You were easy in the water, and I watched enviously as your limbs slid in and out of it, as you flicked your head with each broad stroke to keep your nose and mouth above the surface. You swam across to me and held me, hands wet and slippery on my arms. Your lips parted as you bent your mouth to mine . . .
“Claire?” My mother was looking at me as though I was sick.
“I’m sorry,” I said, putting down my knife and ignoring Garrick’s frown. “I was just trying to remember the name of Lord Faxsly’s eldest son—I’ve heard he’s quite the scholar.”
My parents shared a smile.
Winterfest drew nearer. Nights began to settle earlier, and what sun we did have hung in the corner of my eye and blinded me. Mist seeped into the mornings. The fires were fed perpetually. I began to swaddle myself in furs whenever I stepped outside and put sheep fat on my lips to keep them moist. When I passed you in the courtyard your hair was sugared with frost.
Tragedy struck in the last week of October: Letia tripped on the stairs down from my chamber and struck her head upon the stone. Her funeral was short. I said some words over the pyre and made sure her family was given enough food and gold to see them through several winters. Ivarus, the god of death, watched unhearing from the shrine. Just as the justice goddess is blind, the god of death is without ears, and cannot be begged or reasoned with.
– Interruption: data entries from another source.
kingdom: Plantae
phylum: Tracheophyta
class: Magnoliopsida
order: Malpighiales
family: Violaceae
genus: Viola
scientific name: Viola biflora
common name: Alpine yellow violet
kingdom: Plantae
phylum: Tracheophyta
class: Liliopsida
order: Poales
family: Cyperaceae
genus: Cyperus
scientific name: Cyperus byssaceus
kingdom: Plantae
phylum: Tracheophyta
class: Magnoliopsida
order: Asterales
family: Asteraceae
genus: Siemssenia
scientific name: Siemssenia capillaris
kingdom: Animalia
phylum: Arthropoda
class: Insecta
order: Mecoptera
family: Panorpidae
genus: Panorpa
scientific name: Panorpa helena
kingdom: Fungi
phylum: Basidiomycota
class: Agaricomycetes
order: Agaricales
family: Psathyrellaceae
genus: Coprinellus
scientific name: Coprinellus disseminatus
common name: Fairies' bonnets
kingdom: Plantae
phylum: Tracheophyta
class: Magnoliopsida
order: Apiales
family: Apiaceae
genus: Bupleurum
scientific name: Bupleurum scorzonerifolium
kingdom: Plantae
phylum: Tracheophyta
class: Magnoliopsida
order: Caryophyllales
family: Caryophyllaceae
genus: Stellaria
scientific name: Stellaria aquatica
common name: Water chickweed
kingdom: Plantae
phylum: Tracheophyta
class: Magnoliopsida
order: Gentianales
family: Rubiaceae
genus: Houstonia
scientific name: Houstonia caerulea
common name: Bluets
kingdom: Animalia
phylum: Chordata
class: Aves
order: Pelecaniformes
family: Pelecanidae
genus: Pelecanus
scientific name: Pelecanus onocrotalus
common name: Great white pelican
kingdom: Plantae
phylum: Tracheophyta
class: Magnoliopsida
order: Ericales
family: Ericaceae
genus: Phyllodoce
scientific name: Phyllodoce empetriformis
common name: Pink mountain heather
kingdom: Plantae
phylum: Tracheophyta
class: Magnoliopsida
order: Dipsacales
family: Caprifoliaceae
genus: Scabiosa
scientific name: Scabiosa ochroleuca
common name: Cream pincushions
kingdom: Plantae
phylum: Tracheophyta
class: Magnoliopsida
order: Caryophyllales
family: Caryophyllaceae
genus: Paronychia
We prepared for winter. You and I went hunting in the forest, where I managed, with a little luck, to bury an arrowhead in the warm neck of a deer. The blood had frozen by the time we hauled it to the castle, and my fingers were numb from the frost packed into the fur. We ate together for the first time. I watched, openly curious at first, then with acute embarrassment, as you swilled your stew around your mouth and trickled it gently down your throat to avoid choking on your shorn-off tongue.